• **EXERCISE BRIEF**: Each record is to be copied exactly as written.

• **GIVEN RECORDS**:
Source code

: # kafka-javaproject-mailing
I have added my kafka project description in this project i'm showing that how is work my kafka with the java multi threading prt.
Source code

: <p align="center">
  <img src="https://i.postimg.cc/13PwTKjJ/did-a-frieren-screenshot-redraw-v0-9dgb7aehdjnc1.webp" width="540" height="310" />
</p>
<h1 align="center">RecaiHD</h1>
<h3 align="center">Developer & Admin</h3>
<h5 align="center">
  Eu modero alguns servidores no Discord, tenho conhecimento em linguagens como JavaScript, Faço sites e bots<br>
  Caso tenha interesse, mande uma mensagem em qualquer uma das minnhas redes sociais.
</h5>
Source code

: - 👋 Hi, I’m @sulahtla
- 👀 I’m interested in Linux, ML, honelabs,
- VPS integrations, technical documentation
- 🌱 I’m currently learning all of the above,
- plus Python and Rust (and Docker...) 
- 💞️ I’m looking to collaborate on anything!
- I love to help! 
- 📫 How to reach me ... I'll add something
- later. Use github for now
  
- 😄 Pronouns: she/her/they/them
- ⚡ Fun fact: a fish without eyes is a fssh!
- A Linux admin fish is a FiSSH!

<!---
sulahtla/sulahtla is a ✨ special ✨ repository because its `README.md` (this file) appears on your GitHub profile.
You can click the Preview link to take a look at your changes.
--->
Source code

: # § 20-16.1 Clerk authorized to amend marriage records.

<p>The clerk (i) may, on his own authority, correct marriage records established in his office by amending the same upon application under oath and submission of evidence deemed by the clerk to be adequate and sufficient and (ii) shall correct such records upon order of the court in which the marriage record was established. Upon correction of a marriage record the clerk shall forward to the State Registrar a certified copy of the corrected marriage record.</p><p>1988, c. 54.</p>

• **YOUR RESPONSE**:
Source code

: # kafka-javaproject-mailing
I have added my kafka project description in this project i'm showing that how is work my kafka with the java multi threading prt.
Source code

: <p align="center">
  <img src="https://i.postimg.cc/13PwTKjJ/did-a-frieren-screenshot-redraw-v0-9dgb7aehdjnc1.webp" width="540" height="310" />
</p>
<h1 align="center">RecaiHD</h1>
<h3 align="center">Developer & Admin</h3>
<h5 align="center">
  Eu modero alguns servidores no Discord, tenho conhecimento em linguagens como JavaScript, Faço sites e bots<br>
  Caso tenha interesse, mande uma mensagem em qualquer uma das minnhas redes sociais.
</h5>
Source code

: - 👋 Hi, I’m @sulahtla
- 👀 I’m interested in Linux, ML, honelabs,
- VPS integrations, technical documentation
- 🌱 I’m currently learning all of the above,
- plus Python and Rust (and Docker...) 
- 💞️ I’m looking to collaborate on anything!
- I love to help! 
- 📫 How to reach me ... I'll add something
- later. Use github for now
  
- 😄 Pronouns: she/her/they/them
- ⚡ Fun fact: a fish without eyes is a fssh!
- A Linux admin fish is a FiSSH!

<!---
sulahtla/sulahtla is a ✨ special ✨ repository because its `README.md` (this file) appears on your GitHub profile.
You can click the Preview link to take a look at your changes.
--->
Source code

: # § 20-16.1 Clerk authorized to amend marriage records.

<p>The clerk (i) may, on his own authority, correct marriage records established in his office by amending the same upon application under oath and submission of evidence deemed by the clerk to be adequate and sufficient and (ii) shall correct such records upon order of the court in which the marriage record was established. Upon correction of a marriage record the clerk shall forward to the State Registrar a certified copy of the corrected marriage record.</p><p>1988, c. 54.</p>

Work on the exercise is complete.